• **What this task involves**
Word for word, copy the line that contains "16: (64, 548, 0.84)" and each line after it in the data below. Pictures stay out of the copy.

• **Records for this task**
Start of Block

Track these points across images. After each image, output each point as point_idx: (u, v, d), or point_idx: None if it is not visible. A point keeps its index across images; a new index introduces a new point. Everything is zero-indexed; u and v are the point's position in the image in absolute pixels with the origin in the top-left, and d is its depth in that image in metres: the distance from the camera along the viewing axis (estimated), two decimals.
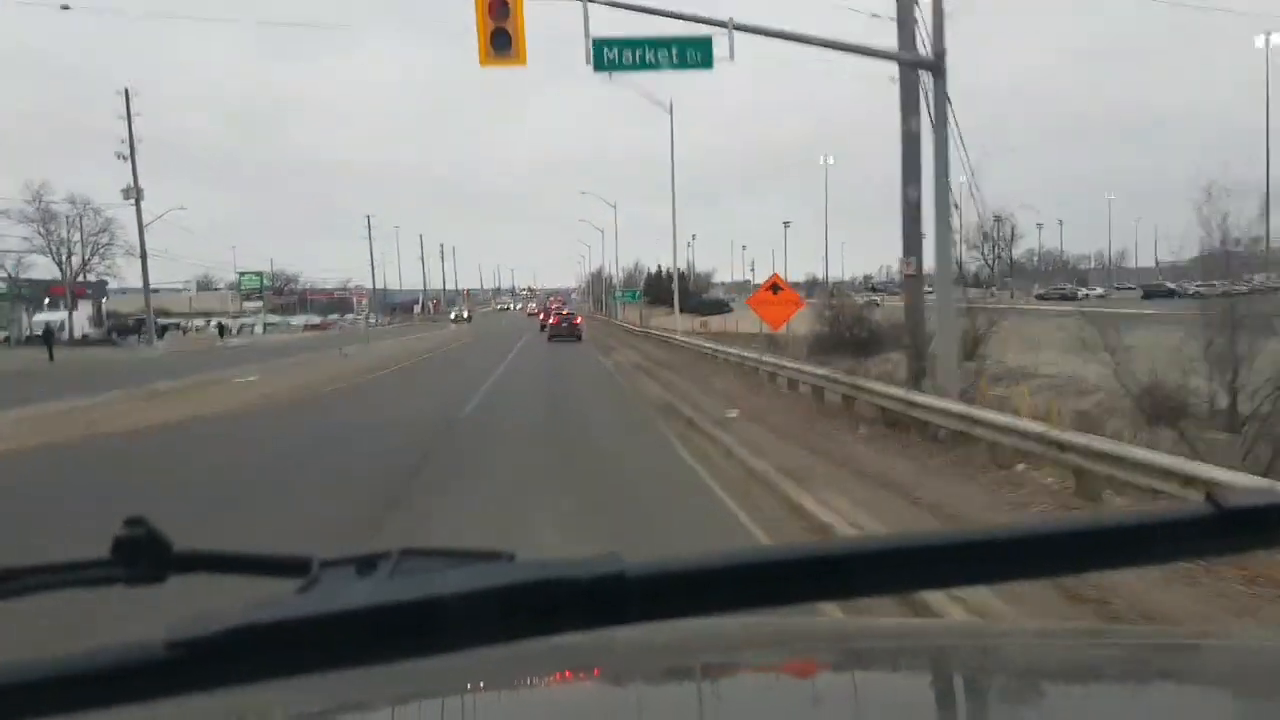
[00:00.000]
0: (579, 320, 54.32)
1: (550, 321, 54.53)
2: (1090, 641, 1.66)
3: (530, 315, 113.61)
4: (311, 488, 9.86)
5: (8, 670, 0.57)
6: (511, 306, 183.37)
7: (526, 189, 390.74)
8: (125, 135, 51.02)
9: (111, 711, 0.58)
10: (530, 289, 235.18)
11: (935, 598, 4.74)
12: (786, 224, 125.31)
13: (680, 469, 10.89)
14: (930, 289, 14.97)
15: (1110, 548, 0.68)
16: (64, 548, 0.84)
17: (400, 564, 0.64)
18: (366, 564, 0.65)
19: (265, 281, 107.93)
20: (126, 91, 51.24)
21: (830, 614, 2.62)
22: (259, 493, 9.73)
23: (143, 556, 0.68)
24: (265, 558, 0.72)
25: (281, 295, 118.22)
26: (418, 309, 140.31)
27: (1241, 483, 6.27)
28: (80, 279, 63.98)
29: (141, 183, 51.61)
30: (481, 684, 1.31)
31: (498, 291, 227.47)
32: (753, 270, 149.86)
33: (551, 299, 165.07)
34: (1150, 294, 68.88)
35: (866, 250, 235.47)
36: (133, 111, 51.19)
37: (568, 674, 1.37)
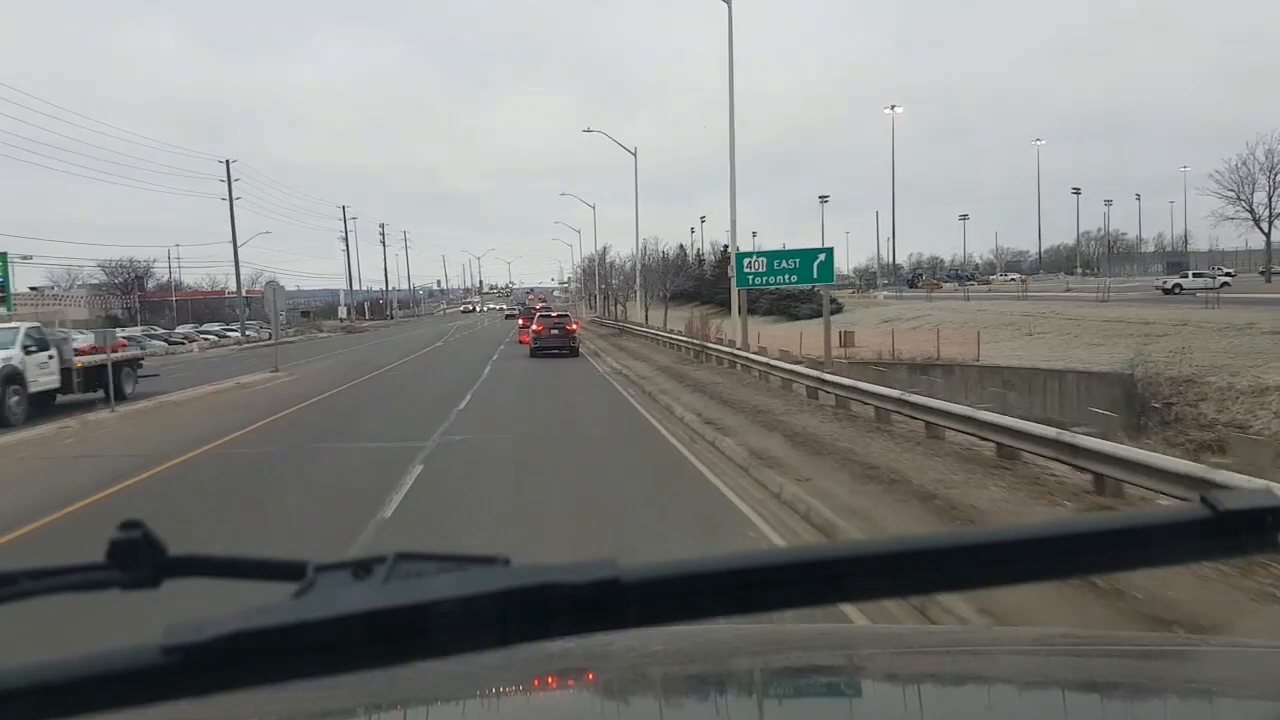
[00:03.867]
0: (573, 326, 36.97)
1: (535, 328, 36.42)
2: (1089, 646, 1.67)
3: (509, 317, 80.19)
4: None
5: (3, 675, 0.57)
6: (478, 308, 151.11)
7: (497, 190, 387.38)
8: None
9: (107, 717, 0.58)
10: (508, 286, 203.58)
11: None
12: (824, 198, 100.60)
13: None
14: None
15: (1106, 551, 0.68)
16: None
17: (396, 568, 0.64)
18: (362, 568, 0.65)
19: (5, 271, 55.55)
20: None
21: (827, 618, 2.43)
22: None
23: (138, 560, 0.68)
24: (261, 562, 0.72)
25: (127, 295, 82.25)
26: (343, 314, 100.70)
27: None
28: None
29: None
30: (477, 689, 1.32)
31: (467, 291, 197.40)
32: None
33: (531, 295, 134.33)
34: None
35: (862, 239, 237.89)
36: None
37: (563, 678, 1.37)
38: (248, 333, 67.23)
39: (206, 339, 65.01)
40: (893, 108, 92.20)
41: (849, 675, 1.43)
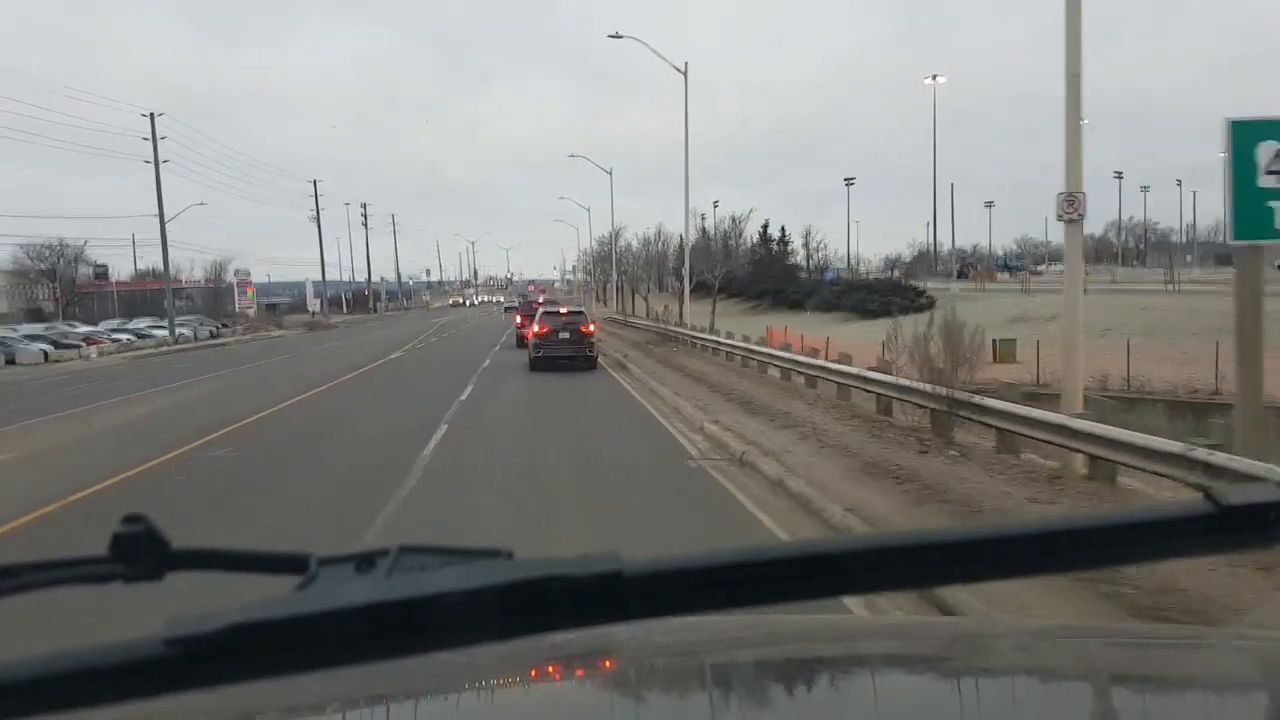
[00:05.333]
0: (589, 328, 27.12)
1: (537, 330, 26.68)
2: (1091, 637, 1.67)
3: (508, 310, 66.27)
4: None
5: (6, 668, 0.57)
6: (470, 301, 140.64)
7: (497, 182, 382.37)
8: None
9: (110, 709, 0.58)
10: (508, 277, 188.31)
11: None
12: (849, 181, 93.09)
13: None
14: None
15: (1108, 545, 0.68)
16: None
17: (399, 561, 0.64)
18: (365, 561, 0.65)
19: None
20: None
21: (829, 611, 2.46)
22: None
23: (141, 554, 0.68)
24: (264, 555, 0.72)
25: (54, 283, 69.79)
26: (315, 308, 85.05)
27: None
28: None
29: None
30: (480, 681, 1.32)
31: (465, 283, 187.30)
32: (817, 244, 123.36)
33: (533, 286, 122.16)
34: None
35: (880, 230, 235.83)
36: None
37: (566, 668, 1.37)
38: (180, 331, 52.83)
39: (117, 340, 48.28)
40: (934, 77, 73.47)
41: (852, 667, 1.43)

End of Block

• **Exercise response**
16: (64, 548, 0.84)
17: (400, 564, 0.64)
18: (366, 564, 0.65)
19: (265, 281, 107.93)
20: (126, 91, 51.24)
21: (830, 614, 2.62)
22: (259, 493, 9.73)
23: (143, 556, 0.68)
24: (265, 558, 0.72)
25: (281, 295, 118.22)
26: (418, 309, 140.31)
27: (1241, 483, 6.27)
28: (80, 279, 63.98)
29: (141, 183, 51.61)
30: (481, 684, 1.31)
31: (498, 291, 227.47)
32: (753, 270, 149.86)
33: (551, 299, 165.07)
34: (1150, 294, 68.88)
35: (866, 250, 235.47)
36: (133, 111, 51.19)
37: (568, 674, 1.37)
[00:03.867]
0: (573, 326, 36.97)
1: (535, 328, 36.42)
2: (1089, 646, 1.67)
3: (509, 317, 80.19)
4: None
5: (3, 675, 0.57)
6: (478, 308, 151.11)
7: (497, 190, 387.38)
8: None
9: (107, 717, 0.58)
10: (508, 286, 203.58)
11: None
12: (824, 198, 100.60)
13: None
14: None
15: (1106, 551, 0.68)
16: None
17: (396, 568, 0.64)
18: (362, 568, 0.65)
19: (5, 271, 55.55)
20: None
21: (827, 618, 2.43)
22: None
23: (138, 560, 0.68)
24: (261, 562, 0.72)
25: (127, 295, 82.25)
26: (343, 314, 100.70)
27: None
28: None
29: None
30: (477, 689, 1.32)
31: (467, 291, 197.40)
32: None
33: (531, 295, 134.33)
34: None
35: (862, 239, 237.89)
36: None
37: (563, 678, 1.37)
38: (248, 333, 67.23)
39: (206, 339, 65.01)
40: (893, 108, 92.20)
41: (849, 675, 1.43)
[00:05.333]
0: (589, 328, 27.12)
1: (537, 330, 26.68)
2: (1091, 637, 1.67)
3: (508, 310, 66.27)
4: None
5: (6, 668, 0.57)
6: (470, 301, 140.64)
7: (497, 182, 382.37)
8: None
9: (110, 709, 0.58)
10: (508, 277, 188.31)
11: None
12: (849, 181, 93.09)
13: None
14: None
15: (1108, 545, 0.68)
16: None
17: (399, 561, 0.64)
18: (365, 561, 0.65)
19: None
20: None
21: (829, 611, 2.46)
22: None
23: (141, 554, 0.68)
24: (264, 555, 0.72)
25: (54, 283, 69.79)
26: (315, 308, 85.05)
27: None
28: None
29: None
30: (480, 681, 1.32)
31: (465, 283, 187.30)
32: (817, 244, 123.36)
33: (533, 286, 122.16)
34: None
35: (880, 230, 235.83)
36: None
37: (566, 668, 1.37)
38: (180, 331, 52.83)
39: (117, 340, 48.28)
40: (934, 77, 73.47)
41: (852, 667, 1.43)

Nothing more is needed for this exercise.